BEGIN Passage to read

This was among a number of cyber-war engagements pieced together by a computer security firm called FireEye, which dissected some captive malware and followed the electronic footprints back to servers filled with stolen data. An unnamed US intelligence official told the Times that Syrian rebels evidently are not using good defensive techniques to protect their data: “You’ve got a conflict with a lot of young, male fighters who keep their contacts and their operations on phones in their back pockets. And it’s clear Assad’s forces have the capability to drain all that out.”

Hopefully the more savage, anti-Western elements of the Syrian rebellion are making such mistakes as well, and American intelligence operatives are taking comparable advantage. It would be a shame if ISIS and al-Qaeda forces are much better at covering their data than the “moderate” rebels. FireEye was unable to establish exactly where the pro-Assad hackers are headquartered, or how much their stolen intelligence has affected battlefield operations, although at least one major rebel operation appears to have canceled because they (correctly) suspected the Syrian government had stolen vital tactical plans from compromised computers.

Electronic espionage has been perpetrated against the Assad regime as well.  Unfortunately, it would appear that one of the biggest American surveillance coups against Assad was burned by Edward Snowden; his trove of leaked NSA documents includes details on a system of “beacon implants” slipped into Syrian severs that allowed U.S. intelligence to monitor Internet communications and cell phone traffic from Syria.

Further unfortunate news: the potent “Syrian Electronic Army,” a hacker group suspected to be covert operatives for the Iranian government, is at least as interested in hacking American targets (including the New York Times!) as they are in raiding Bashar Assad’s computers. The Syrian Electronic Army’s attack on the New York Times website in 2013, along with phony messages about a White House bombing sent over the hacked Twitter feed of the Associated Press, were widely seen as both tests of electronic-warfare capabilities, and a taste of the mayhem American Internet users might expect if their government took strong action to topple the Assad regime.

U.S. intelligence countered by developing a battle plan for an all-out attack on Syria’s electronic infrastructure, which could have crippled its air forces and compromised its electrical grid. President Obama decided not to proceed with this attack, perhaps out of concerns that it might lead to a cyber-war escalation with both Syria and its patrons in Russia and Iran. It’s also difficult to guess what the humanitarian fallout from such a cyber-attack might be – things are already horrible for civilians caught in the crossfire without taking down Syria’s power grid and communications networks – or how it might tip the balance of power and hand Damascus to ISIS and al-Qaeda.

END Passage to read

*Problems to work on*.
1. In the passage on cyber-war in Syria, which company traced the malware back to servers full of stolen data?
2. Carry the passage on cyber-war in Syria forward from its final sentence.
The lines that come after this have nothing to do with it.

BEGIN Extracted records

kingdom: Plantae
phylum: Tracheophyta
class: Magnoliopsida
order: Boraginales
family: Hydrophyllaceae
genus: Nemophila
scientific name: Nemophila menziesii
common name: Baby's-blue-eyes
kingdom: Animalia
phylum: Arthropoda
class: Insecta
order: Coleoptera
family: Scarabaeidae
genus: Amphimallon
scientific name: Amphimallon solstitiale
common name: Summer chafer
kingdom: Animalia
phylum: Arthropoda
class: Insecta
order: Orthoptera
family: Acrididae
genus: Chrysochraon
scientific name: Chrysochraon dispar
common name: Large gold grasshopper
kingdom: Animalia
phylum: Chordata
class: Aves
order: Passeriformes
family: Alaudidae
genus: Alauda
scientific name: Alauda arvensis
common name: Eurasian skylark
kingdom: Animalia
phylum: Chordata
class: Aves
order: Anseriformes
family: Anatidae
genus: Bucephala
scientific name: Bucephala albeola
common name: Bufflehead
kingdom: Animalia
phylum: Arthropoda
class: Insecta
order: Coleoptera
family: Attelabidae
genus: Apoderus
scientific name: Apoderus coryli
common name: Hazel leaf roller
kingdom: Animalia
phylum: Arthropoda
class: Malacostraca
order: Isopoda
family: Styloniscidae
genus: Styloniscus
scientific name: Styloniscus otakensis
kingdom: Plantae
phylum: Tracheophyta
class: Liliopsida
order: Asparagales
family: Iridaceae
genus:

END Extracted records

*Results in order*.
1. A computer security firm called FireEye.

2.
It’s clear that the biggest cyber-war players have something approaching Weapon of Mass Destruction capabilities – they could unleash attacks that would severely damage both civilian and military infrastructure. The situation also resembles nuclear detente in that all of the hacking superpowers are reluctant to pull the trigger on such weapons – the chain-reaction effect on the world’s economy would be horrific.  Nobody on Earth would have a pleasant week, month, or year after the day America, Russia, China, and various proxies blew each other’s infrastructure to pieces with doomsday hacks and viral attacks. Any such high-level exchange of digital fire could swiftly make the Internet so toxic that delicate business interests around the globe would collapse. Also, the most powerful cyber weapons are one-shot affairs – as soon as any of the top players tips their hand by executing a massive attack, defenses against their techniques would quickly be developed.

For the moment, such detente keeps high-level cyber warfare in the shadows, limiting them to probing attacks, warning shots, defensive refinements, and careful surveillance… while the hot front-line actions in the cyber war are confined to capers like the Assad regime running honey traps on hot-blooded young rebels to gain access to their personal computers.  The effectiveness of even the simplest forms of cyber warfare lead to uneasy speculation about what a smackdown between the top dogs would be like.